### Consegna
Nel brano sulla tutela del patrimonio culturale, quanti reperti archeologici trafugati dal Museo nazionale iracheno di Baghdad risultano inseriti nella Banca Dati del TPC?

### Estratto del testo
□ □ □ □ □ □ □
Un’importante iniziativa, intrapresa già nel 2016 dal Ministro Franceschini, è quella della Task Force “Unite4Heritage”, i cosiddetti “caschi blu della cultura”: si tratta di funzionari del Ministero e Carabinieri del TPC che intervengono, ove richiesti, direttamente in aree del mondo devastate da conflitti o calamità naturali. È il caso dell’Iraq dove si è presenti fin dal 2003, quando è stato avviato l’inserimento dei circa 15.000 reperti archeologici trafugati dal Museo nazionale iracheno di Baghdad nella Banca Dati del TPC, la più estesa e strutturata al mondo, che ha consentito finora il recupero di circa la metà degli oggetti schedati.
Il Ministero della Cultura, come già accennato, si avvale anche di un Comitato per la restituzione dei beni culturali, avente il compito di esaminare tutte le questioni relative al recupero delle opere d’arte italiane che si trovano in altri Paesi. In passato, questo Comitato ha raggiunto importanti risultati, a conferma della volontà di dare nuovo e più forte impulso sia a questo tipo di attività che alla tutela del patrimonio in senso più generale.
Ma qual è la chiave di volta?
□ □ □ □ □ □ □
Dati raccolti
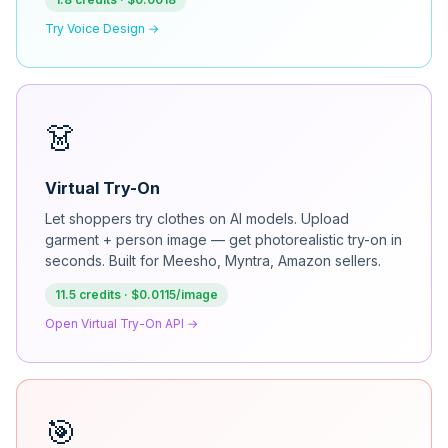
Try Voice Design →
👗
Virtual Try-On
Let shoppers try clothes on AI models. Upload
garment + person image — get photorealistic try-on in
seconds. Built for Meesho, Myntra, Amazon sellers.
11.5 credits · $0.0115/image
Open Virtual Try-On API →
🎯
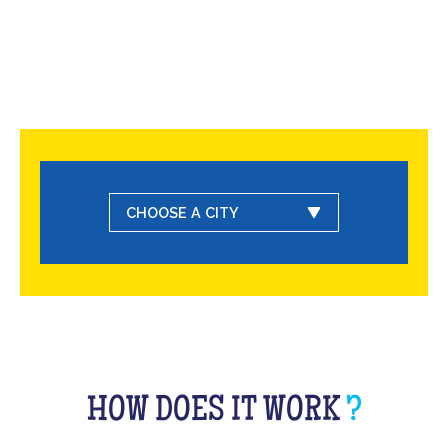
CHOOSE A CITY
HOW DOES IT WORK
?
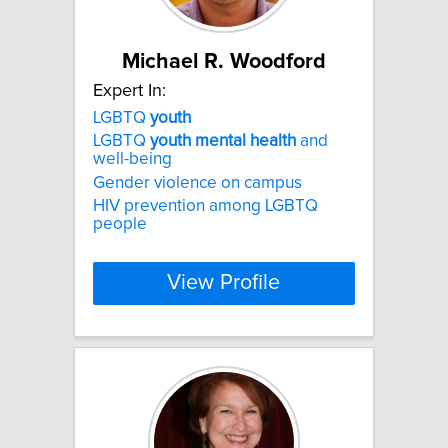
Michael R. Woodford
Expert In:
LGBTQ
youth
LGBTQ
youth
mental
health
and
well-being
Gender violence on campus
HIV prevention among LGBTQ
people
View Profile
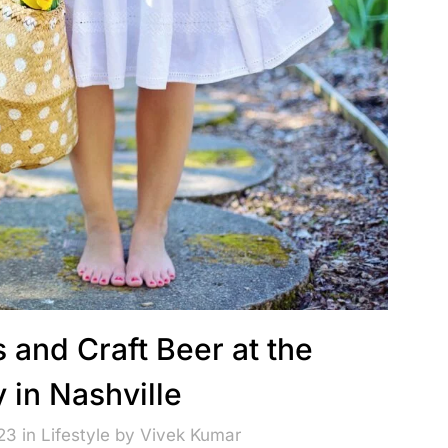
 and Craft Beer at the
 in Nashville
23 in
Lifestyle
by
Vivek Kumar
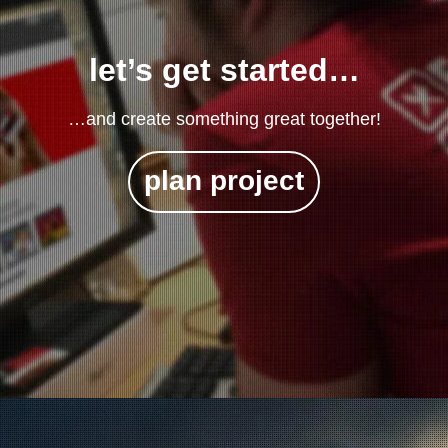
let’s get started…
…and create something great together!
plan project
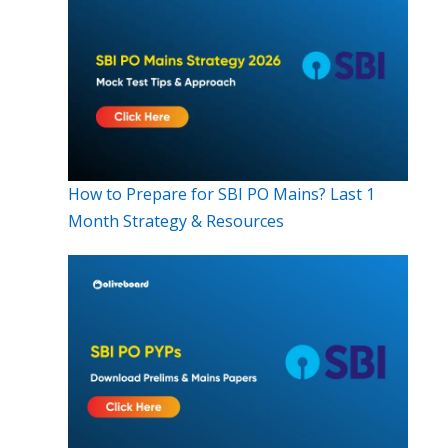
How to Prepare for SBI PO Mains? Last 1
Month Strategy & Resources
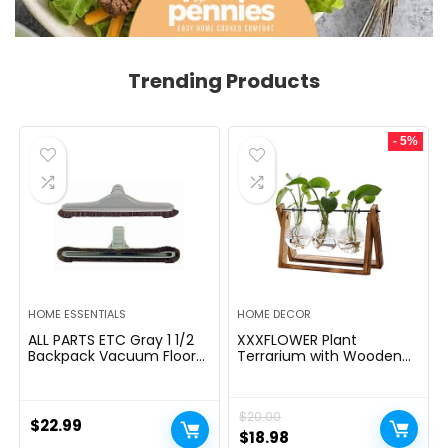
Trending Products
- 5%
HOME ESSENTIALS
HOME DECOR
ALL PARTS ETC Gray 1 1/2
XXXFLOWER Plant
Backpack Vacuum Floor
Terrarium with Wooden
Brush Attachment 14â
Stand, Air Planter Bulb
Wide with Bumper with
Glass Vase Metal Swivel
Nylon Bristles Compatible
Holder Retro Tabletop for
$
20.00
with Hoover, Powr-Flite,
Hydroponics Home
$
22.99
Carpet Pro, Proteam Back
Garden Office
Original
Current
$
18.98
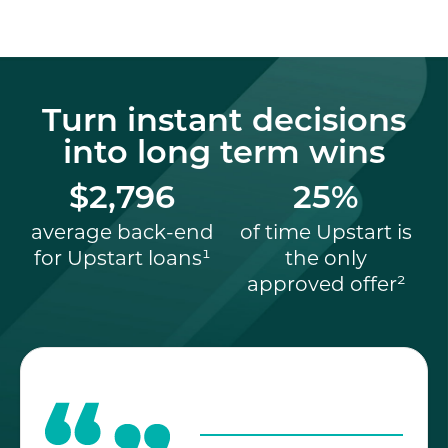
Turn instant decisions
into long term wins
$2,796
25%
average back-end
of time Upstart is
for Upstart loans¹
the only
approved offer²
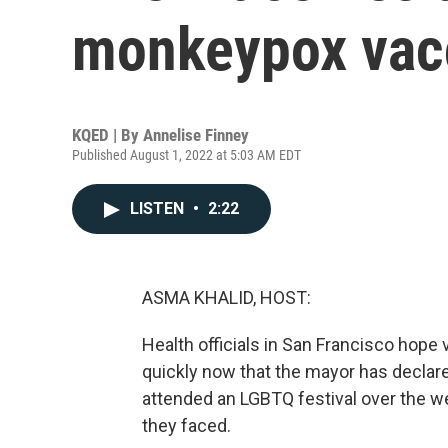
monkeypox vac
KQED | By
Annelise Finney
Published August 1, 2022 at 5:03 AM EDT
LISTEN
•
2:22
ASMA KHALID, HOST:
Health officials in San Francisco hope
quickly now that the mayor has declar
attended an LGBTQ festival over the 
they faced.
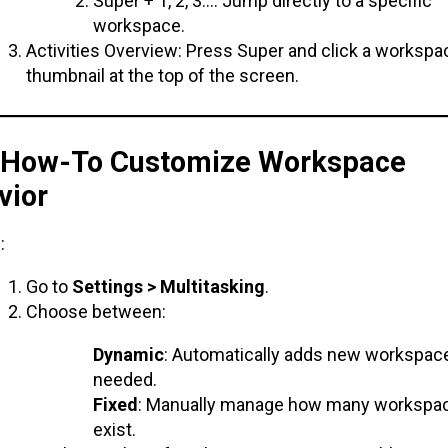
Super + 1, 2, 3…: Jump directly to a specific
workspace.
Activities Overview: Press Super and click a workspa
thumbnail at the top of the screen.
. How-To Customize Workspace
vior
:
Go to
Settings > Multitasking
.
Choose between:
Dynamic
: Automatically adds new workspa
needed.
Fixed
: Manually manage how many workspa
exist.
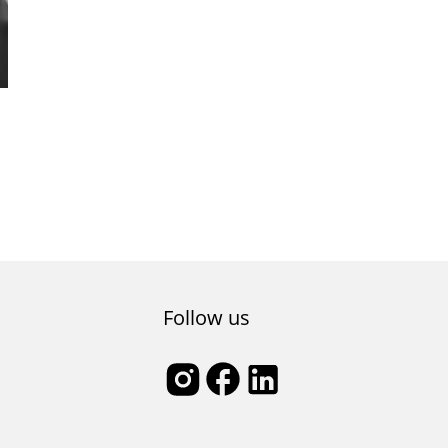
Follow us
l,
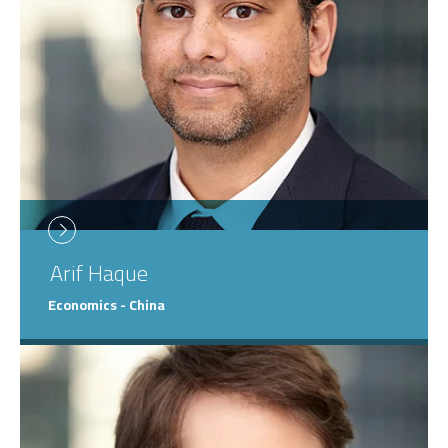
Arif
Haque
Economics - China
□ □ □ □ □ □ □
### Soluzione
Circa 15.000 reperti archeologici.